A look at this CD selection will tell a more persuasive
tale. Sure early Elvis, Good Rockin’
Tonight, Jailhouse Rock, It Alright, Mama spoke to 1950s teenage angst and
alienation read: lovesickness, but beyond that he kind of missed the boat of
what teenagers, teenagers around my way and around Zack’s older brother’s way, wanted
to hear about. Guys wanted to hear about anyway. Cars, getting girls in cars,
and hanging out at places like drive-in theaters and drive-in restaurants
looking for girls. In short thoughts of sex and sexual adventure. This may seem
kind of strange today. Not the sex and sexual adventure part but the car and
drive-ins part.
Those were the days of the “golden age” of the automobile
when every guy, girls too, wanted to learn how to drive and get a car, or at
least use the family car for those Friday and Saturday night cruising
expeditions for which we lived. (I hear anecdotally all the time about 20
somethings who don’t have their driver’s license and are not worried by that
horrendous fact. Could care less about car ownership in the age of Uber and
Lift. Madness, sheer madness). Cars for
running to the drive-in to check out who was at the refreshment stand, cars for
hitting “lovers’ lane if you got lucky. For that kind of adventure you needed
something more than safe Elvis, safe Elvis who made your own mother secretly
sweat so you know where he was at. Say you found some sweet sixteen, found some
sweet little rock and roller, say you found that your parents’ music that was
driving you out of the house in search of, say you were in search of something
and you really did want to tell Mister Beethoven to hit the road. Needed some
help to figure out why that ever-loving gal was driving you crazy when all you
really wanted to worry about was filling the gas tank and making sure that heap
of your was running without major repairs to cramp your style.

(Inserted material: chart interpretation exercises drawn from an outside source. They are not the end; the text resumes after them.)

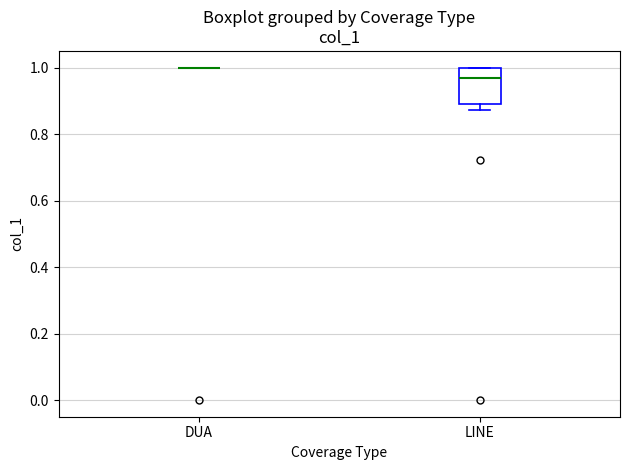

Reading left to right, transcribe this box plot: for each box, give where its median line is, the range the box spans, and where its two whiskers end, as read against the y-axis. The values are not printed on the chart, so give them approximately, as read against the axis.

DUA: box collapsed to a line at 1.00, whiskers 1.00 to 1.00
LINE: median 0.96, box 0.90 to 1.00, whiskers 0.88 to 1.00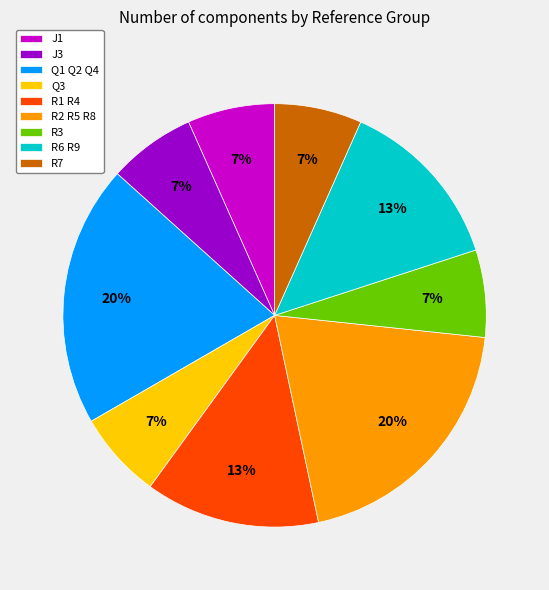

Do J1 and R1 R4 together represent more than half of the pie?

No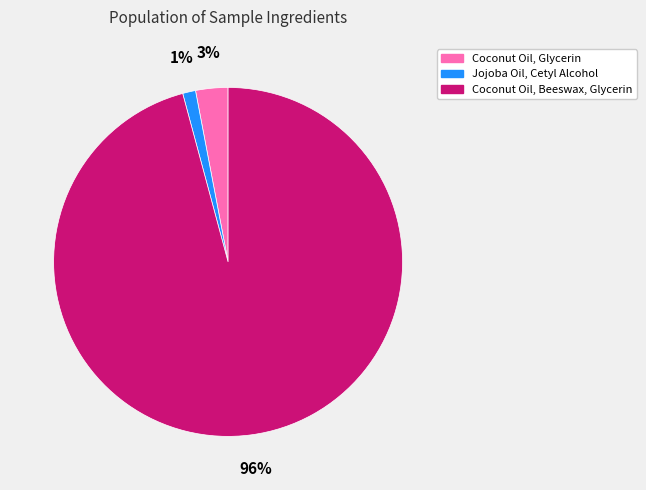

Which category accounts for the majority?

Coconut Oil, Beeswax, Glycerin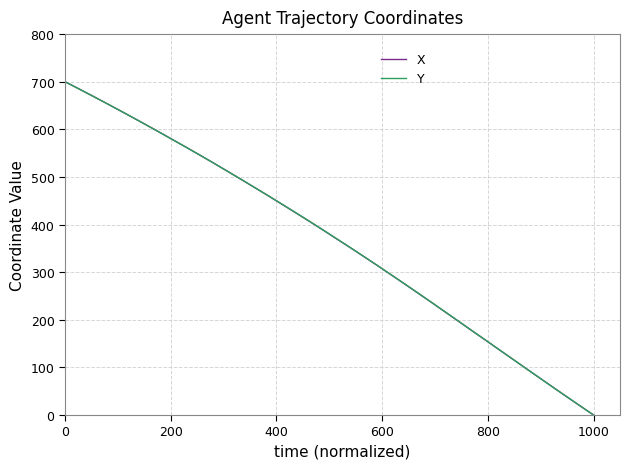

What is the maximum value for X?

700.0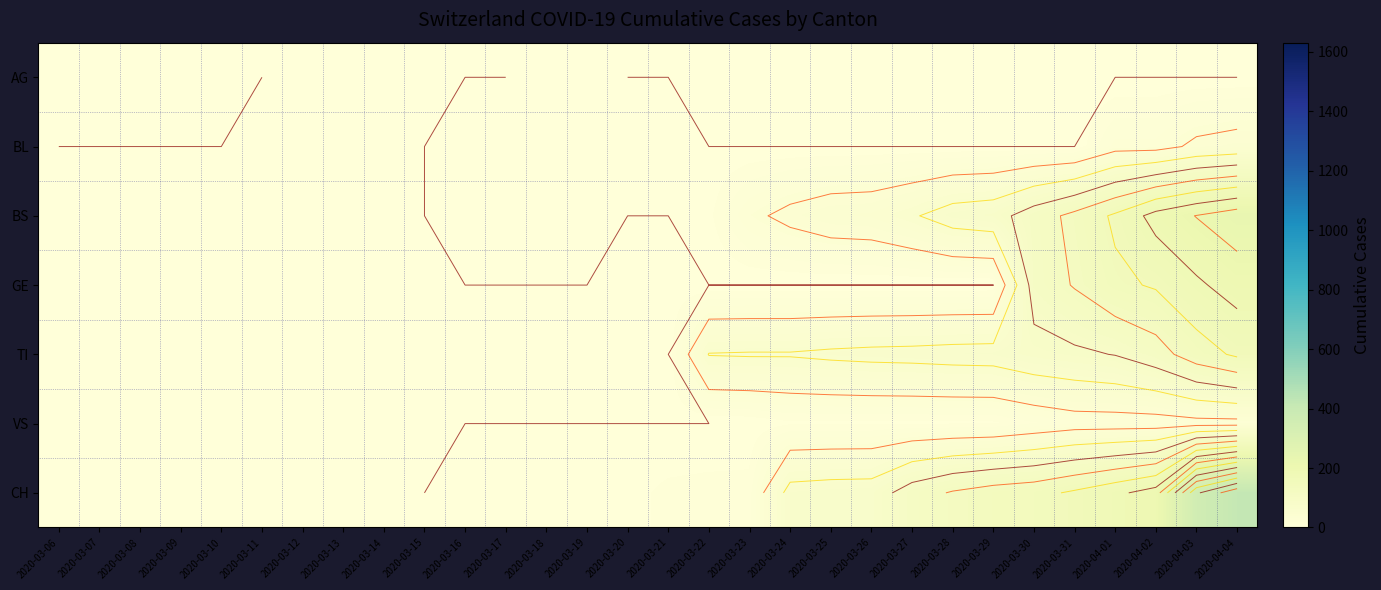

The value of GE at 2020-04-04 is 111. True or false?

False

Take a look at the lyrics in the selections in this CD: Maybelline, Sweet Little Sixteen, Sweet
Little Rock and Roller, Nadine, Johnny B. Goode, Roll over Beethoven. Then
try to tell me that the man with the duck walk, the man with the guitar from
hell, the man who dared to mess with Mister’s women (hell we have all been
beaten down on that one since Adam’s time, maybe before) one Chuck Berry didn’t
speak to us from the depth of the 1950s. Hail to the Chief.